MAnvi, battles are fought within the mind first and then fought outside. Think of what happens within your mind when

  • you want to do something but are prevented from doing so
  • you don’t feel a sense of belonging to the place you are in, but you have to be there
  • you know you are different and don’t fit in the environment; you feel like a fish out of water and all you can do is wriggle and squiggle
  • you have an ambition but people around think that ambition is not a healthy thought to have
  • you feel that you are a square peg in a round hole and neither can you fight nor can you be in flight

Each one of these reinforce that you are different from the environment that you are currently in. You may then go searching for an environment that makes you feel a sense of belonging and a sense of ‘fitting in’. There is also that feeling of insecurity within.

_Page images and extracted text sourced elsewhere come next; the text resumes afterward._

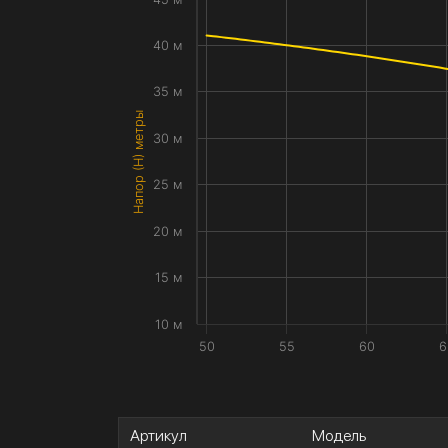
40 м
35 м
Напор (H) метры
30 м
25 м
20 м
15 м
10 м
50
55
60
6
Артикул
Модель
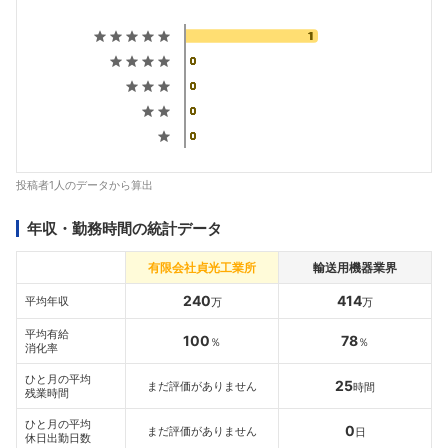
投稿者1人のデータから算出
年収・勤務時間の統計データ
有限会社貞光工業所
輸送用機器業界
240
414
平均年収
万
万
平均有給
100
78
％
％
消化率
ひと月の平均
25
まだ評価がありません
時間
残業時間
ひと月の平均
0
まだ評価がありません
日
休日出勤日数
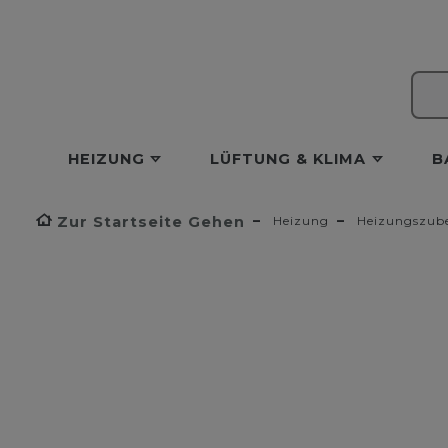
HEIZUNG
LÜFTUNG & KLIMA
B
Zur Startseite Gehen
Heizung
Heizungszub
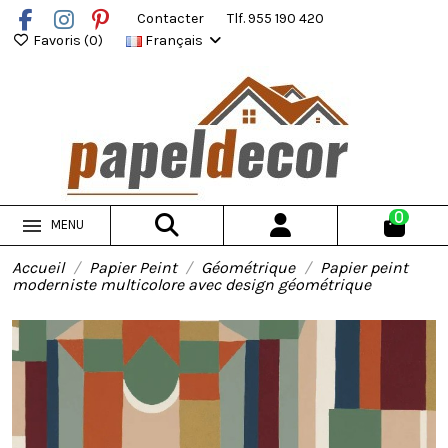
Contacter
Tlf. 955 190 420
Favoris (
0
)
Français
0
MENU
Accueil
Papier Peint
Géométrique
Papier peint
moderniste multicolore avec design géométrique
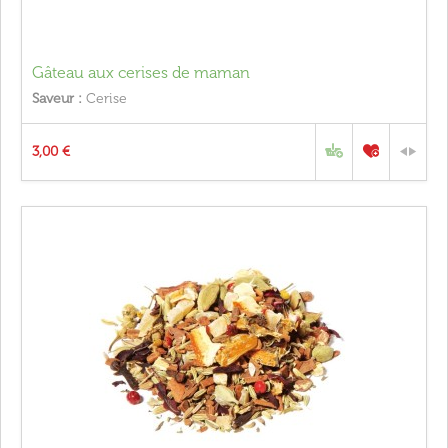
Gâteau aux cerises de maman
Saveur :
Cerise
3,00 €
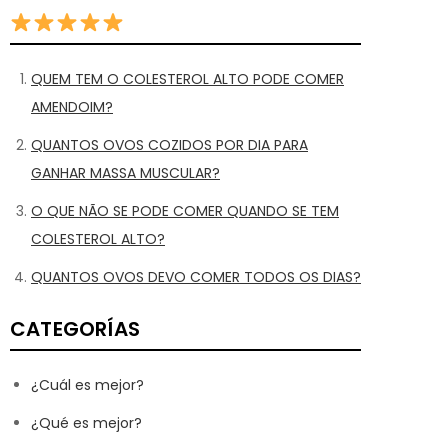
QUEM TEM O COLESTEROL ALTO PODE COMER
AMENDOIM?
QUANTOS OVOS COZIDOS POR DIA PARA
GANHAR MASSA MUSCULAR?
O QUE NÃO SE PODE COMER QUANDO SE TEM
COLESTEROL ALTO?
QUANTOS OVOS DEVO COMER TODOS OS DIAS?
CATEGORÍAS
¿Cuál es mejor?
¿Qué es mejor?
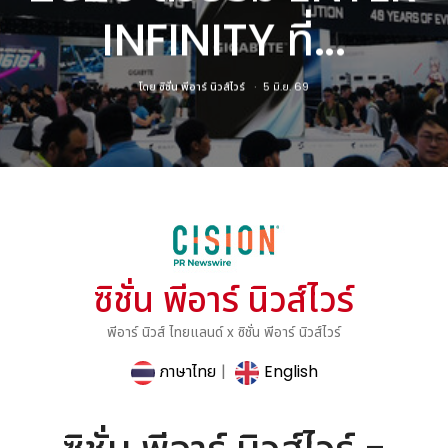
INFINITY ที่...
โดย
ซิชั่น พีอาร์ นิวส์ไวร์
5 มิ.ย. 69
ซิชั่น พีอาร์ นิวส์ไวร์
พีอาร์ นิวส์ ไทยแลนด์ x ซิชั่น พีอาร์ นิวส์ไวร์
ภาษาไทย
|
English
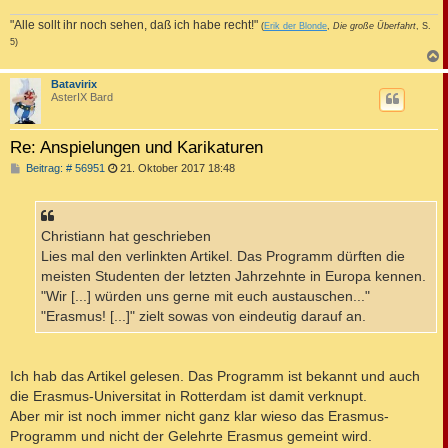
"Alle sollt ihr noch sehen, daß ich habe recht!"
(
Erik der Blonde
,
Die große Überfahrt
, S.
5)
c
Batavirix
AsterIX Bard
Re: Anspielungen und Karikaturen
B
Beitrag: # 56951
21. Oktober 2017 18:48
e
i
t
r
a
Christiann hat geschrieben
g
Lies mal den verlinkten Artikel. Das Programm dürften die
meisten Studenten der letzten Jahrzehnte in Europa kennen.
"Wir [...] würden uns gerne mit euch austauschen..."
"Erasmus! [...]" zielt sowas von eindeutig darauf an.
Ich hab das Artikel gelesen. Das Programm ist bekannt und auch
die Erasmus-Universitat in Rotterdam ist damit verknupt.
Aber mir ist noch immer nicht ganz klar wieso das Erasmus-
Programm und nicht der Gelehrte Erasmus gemeint wird.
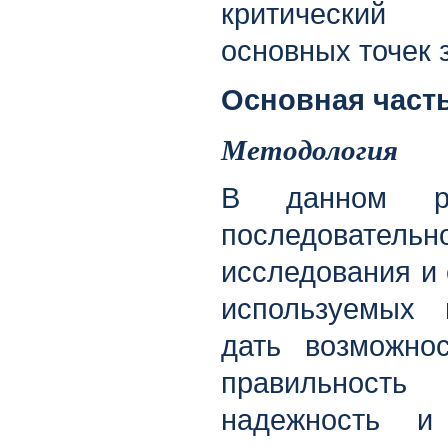
критический
основных точек 
Основная част
Методология
В данном ра
последовател
исследования и
используемых
дать возможно
правильнос
надежность и 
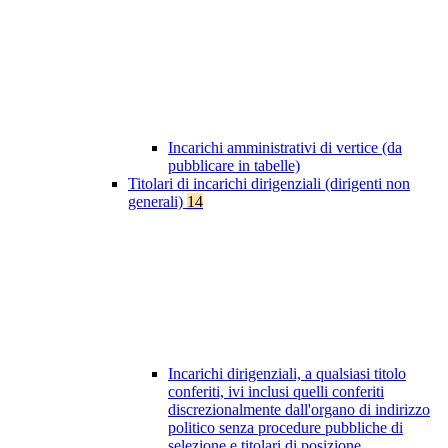
Incarichi amministrativi di vertice (da
pubblicare in tabelle)
Titolari di incarichi dirigenziali (dirigenti non
generali)
14
Incarichi dirigenziali, a qualsiasi titolo
conferiti, ivi inclusi quelli conferiti
discrezionalmente dall'organo di indirizzo
politico senza procedure pubbliche di
selezione e titolari di posizione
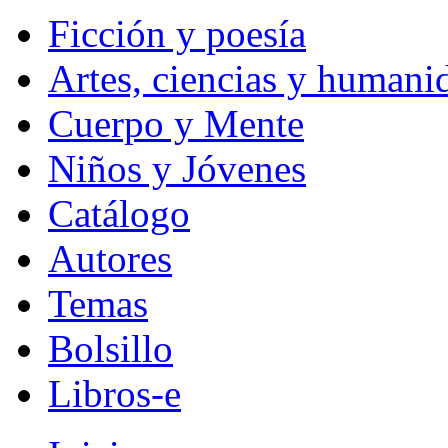
Ficción y poesía
Artes, ciencias y humani
Cuerpo y Mente
Niños y Jóvenes
Catálogo
Autores
Temas
Bolsillo
Libros-e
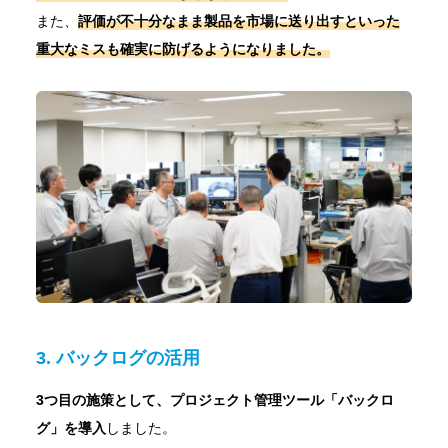
また、
評価が不十分なまま製品を市場に送り出すといった
重大なミスも確実に防げる
ようになりました。
3. バックログの活用
3つ目の施策として、プロジェクト管理ツール「バックロ
グ」を導入
しました。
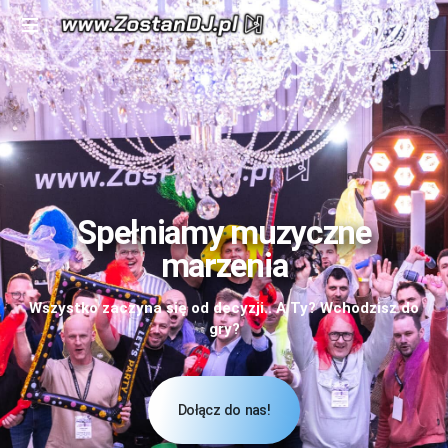
Spełniamy
muzyczne
marzenia
Spełniamy muzyczne
marzenia
Wszystko zaczyna się od decyzji.. A Ty? Wchodzisz do
gry?
Dołącz do nas!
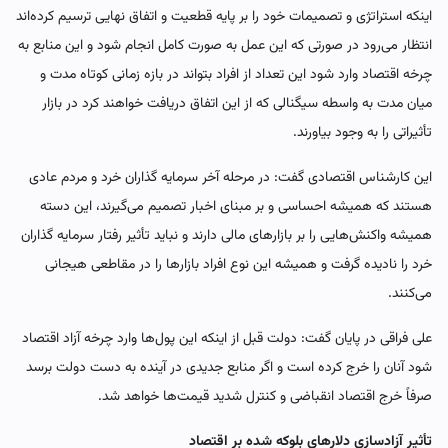
اینکه استراتژی و تصمیمات خود را بر پایه قطعیت و اتفاق نهایی ترسیم کرده‌اند
انتظار می‌رود در صورتی که این عمل به صورت کامل انجام شود و این منابع به
چرخه اقتصاد وارد شود این تعداد از افراد بتواند در بازه زمانی کوتاه مدت و
میان مدت به واسطه سیگنالی که از این اتفاق دریافت خواهند کرد در بازار
تأثیراتی را به وجود بیاورند.
این کارشناس اقتصادی گفت: در مرحله آخر سرمایه گذاران خرد و مردم عادی
هستند که همیشه احساسی و بر مبنای اخبار تصمیم می‌گیرند، این دسته
همیشه واکنش‌هایی را بر بازارهای مالی دارند و نباید تأثیر رفتار سرمایه گذاران
خرد را نادیده گرفت و همیشه این نوع افراد بازارها را در مقاطعی هیجانی
می‌کنند.
علی فراقی در پایان گفت: دولت قبل از اینکه این پول‌ها وارد چرخه آزاد اقتصاد
شود آنان را خرج کرده است و اگر منابع جدیدی در آینده به دست دولت برسد
صرفاً خرج اقتصاد انقباضی و کنترل شدید قیمت‌ها خواهد شد.
تأثیر آزادسازی دلارهای بلوکه شده بر اقتصاد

This search and insecurity makes you vulnerable to anyone who offers a sense of belonging and security.

MAnvi, despite the other person attempting to give a sense of belongingness or insecurity, conflicts may continue to arise because your answers arrive slowly; and you are not in a frame of mind to give it the time needed.

When your search provides you with some answers that you begin to accept, your vulnerability becomes your strength.

MAnvi wasn’t sure whether what her thAthA said about the battles that get fought in the mind, was for Karna or if it was for her!! She wasn’t far removed from the situation that Karna ‘found’ himself in!!

MAnvi knew that her seacrh and wait had begun!! Her clues she was certain, lay in her understanding of the actions of Karna.